Sometime in mid 2017, Delhi’s Education Minister Manish Sisodia and Chief Minister Arvind Kejriwal were discussing work in Kejriwal’s drawing room. It was here that the seeds of now-famous Happiness Curriculum’ for were sown.
“He interrupted me and said, “Buildings have become better, teachers are being trained,results have also been improving but before getting into politics, we always used to talk about making children better human beings. Why is nothing is being done on that front?” Sisodia quotes Kejriwal in Shiksha: My Experiments as an Education Minister, his just-released book.
On July 2, 2018, the Dalai Lama launched the curriculum for Delhi government schools.
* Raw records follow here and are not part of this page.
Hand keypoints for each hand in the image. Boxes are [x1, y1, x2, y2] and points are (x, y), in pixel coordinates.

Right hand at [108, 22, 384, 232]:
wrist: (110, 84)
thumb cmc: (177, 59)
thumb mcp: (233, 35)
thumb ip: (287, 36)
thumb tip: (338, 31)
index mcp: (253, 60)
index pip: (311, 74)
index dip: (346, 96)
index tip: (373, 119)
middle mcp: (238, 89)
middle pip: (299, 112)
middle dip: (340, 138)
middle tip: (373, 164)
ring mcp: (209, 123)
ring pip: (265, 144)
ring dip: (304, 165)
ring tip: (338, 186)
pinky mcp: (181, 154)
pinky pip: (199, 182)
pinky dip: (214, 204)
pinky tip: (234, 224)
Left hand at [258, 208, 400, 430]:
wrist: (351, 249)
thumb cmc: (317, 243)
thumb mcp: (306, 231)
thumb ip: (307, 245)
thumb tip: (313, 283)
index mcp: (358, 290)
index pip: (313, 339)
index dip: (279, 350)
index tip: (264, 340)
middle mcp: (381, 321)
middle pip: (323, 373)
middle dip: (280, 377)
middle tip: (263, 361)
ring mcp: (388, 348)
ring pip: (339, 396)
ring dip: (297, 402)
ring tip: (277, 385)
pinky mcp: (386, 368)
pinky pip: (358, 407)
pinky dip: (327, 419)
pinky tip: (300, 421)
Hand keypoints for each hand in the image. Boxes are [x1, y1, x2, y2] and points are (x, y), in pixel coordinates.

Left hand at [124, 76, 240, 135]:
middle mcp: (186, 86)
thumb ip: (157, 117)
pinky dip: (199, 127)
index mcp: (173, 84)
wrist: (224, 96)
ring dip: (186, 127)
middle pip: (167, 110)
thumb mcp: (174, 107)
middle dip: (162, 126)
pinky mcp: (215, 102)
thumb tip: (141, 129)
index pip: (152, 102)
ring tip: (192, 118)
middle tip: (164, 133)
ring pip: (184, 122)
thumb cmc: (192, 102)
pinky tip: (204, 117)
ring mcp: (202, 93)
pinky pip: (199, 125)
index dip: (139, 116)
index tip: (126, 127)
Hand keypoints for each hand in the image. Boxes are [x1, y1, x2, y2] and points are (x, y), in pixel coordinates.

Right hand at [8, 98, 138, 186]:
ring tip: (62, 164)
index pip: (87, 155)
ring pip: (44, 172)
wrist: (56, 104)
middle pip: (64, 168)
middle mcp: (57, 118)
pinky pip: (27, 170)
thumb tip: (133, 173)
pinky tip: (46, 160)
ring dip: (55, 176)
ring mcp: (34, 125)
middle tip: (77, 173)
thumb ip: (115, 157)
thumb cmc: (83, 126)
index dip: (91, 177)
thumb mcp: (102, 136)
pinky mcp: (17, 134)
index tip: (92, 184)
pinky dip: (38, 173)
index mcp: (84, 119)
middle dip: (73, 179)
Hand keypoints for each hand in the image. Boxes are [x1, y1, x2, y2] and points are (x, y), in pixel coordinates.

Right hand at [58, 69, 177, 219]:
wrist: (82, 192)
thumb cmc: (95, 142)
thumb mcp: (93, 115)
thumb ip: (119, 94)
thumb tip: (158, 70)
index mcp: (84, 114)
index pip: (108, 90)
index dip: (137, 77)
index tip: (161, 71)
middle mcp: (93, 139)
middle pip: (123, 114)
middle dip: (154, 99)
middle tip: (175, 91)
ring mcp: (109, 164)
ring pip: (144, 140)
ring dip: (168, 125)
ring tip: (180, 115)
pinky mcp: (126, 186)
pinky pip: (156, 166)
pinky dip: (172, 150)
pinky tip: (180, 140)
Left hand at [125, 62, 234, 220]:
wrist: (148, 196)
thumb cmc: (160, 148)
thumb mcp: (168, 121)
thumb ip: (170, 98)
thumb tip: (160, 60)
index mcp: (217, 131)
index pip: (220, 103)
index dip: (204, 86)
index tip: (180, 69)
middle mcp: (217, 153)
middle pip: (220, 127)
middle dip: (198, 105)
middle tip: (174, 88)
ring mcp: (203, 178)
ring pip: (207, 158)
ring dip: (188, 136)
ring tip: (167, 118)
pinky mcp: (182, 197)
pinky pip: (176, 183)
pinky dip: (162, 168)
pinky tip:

Today, the Aam Aadmi Party government’s (AAP) concept, in which 100,000 students from nursery to class 8 spend the first 45-minutes each day without opening a textbook, is also being introduced elsewhere–the BJP-ruled Himachal Pradesh and Delhi University.
From increasing the budget to overcoming infrastructural hurdles, strengthening the position of principals to re-establishing the trust of teachers and from happiness to patriotic curriculum, the 188-page book divided into ten chapters, is a blow-by-blow account of Sisodia’s experience as Capital’s Education Minister from 2015 until 2019. It also draws attention to why education has not been in political discourse of the country so far.
The framework for the happiness class finally came up at the ten-day Vipassana course that Sisodia attended in Rajasthan in April 2018 without any access to pen, paper or phone. “This is why I could make notes only in my mind,” he writes.
Soon after coming to power in February 2015, Kejriwal government made it clear that education would be a priority. Not surprisingly, Delhi government set aside highest funds for education. In 2019-20, the most recent budget presented by Sisodia, 26 per cent (13,997 crore) of the total Rs 60,000 crore was allocated to education.
Son of a teacher from Uttar Pradesh, the 47-year-old journalist-turned-politician, Sisodia, also the Finance Minister, is often referred as de-facto CM, and, of course, credited for implementing AAP’s educational agenda.
Shiksha’ comes at a crucial time when AAP government completes its first five-year term and faces elections next year. In February 2015, it won a record 67 out of 70 assembly seats, 39 seats more than it won as a fledgling outfit in 2013. The BJP was limited to just 3 seats and Congress none.
When Sisodia started visiting government schools, he found classrooms looked like junkyards with ceilings threatening to come crashing down as students sat in corridors, halls, or even, under a tree resembling what he calls a vegetable market’.
“There was one school, where in one class, there were 174 students. I could not help but think that even if God came there as a teacher, forget about teaching, he would struggle to fit them in one classroom,” he writes.
It was here that Delhi government decided to swallow the bitter pill and start improving the dismal condition of government schools. It needed to build 30,000 classrooms of which 21,000 have been built in first four years.
“Today it gives us immense satisfaction to see that there isn’t a single classroom in Delhi that doesn’t have a proper board, or where the fans are broken, or where the washrooms are damaged,” he says.
Shiksha harbours a hope that one day, education will become an important point of debate in the country’s political discourse. Sisodia minces no words when he says AAP is not the first government to work on education. “From Jawaharlal Nehru to Atal Bihari Vajpayee, many leaders have taken significant steps in the arena of education. However, the one place where they are lagged behind was that the fruit of these attempts was reaped only by 5-10 per cent of the children. Even if there were efforts to make education available to the remaining 90-95 per cent, they were perfunctory and casual,” he writes.
Sisodia says he wrote the book to document the story of transformation of Delhi government schools. “The Delhi education model is a testament to the fact that with extreme diligence and political will, government schools can be made like private schools even at a time when their performance across the country is underwhelming,” he says.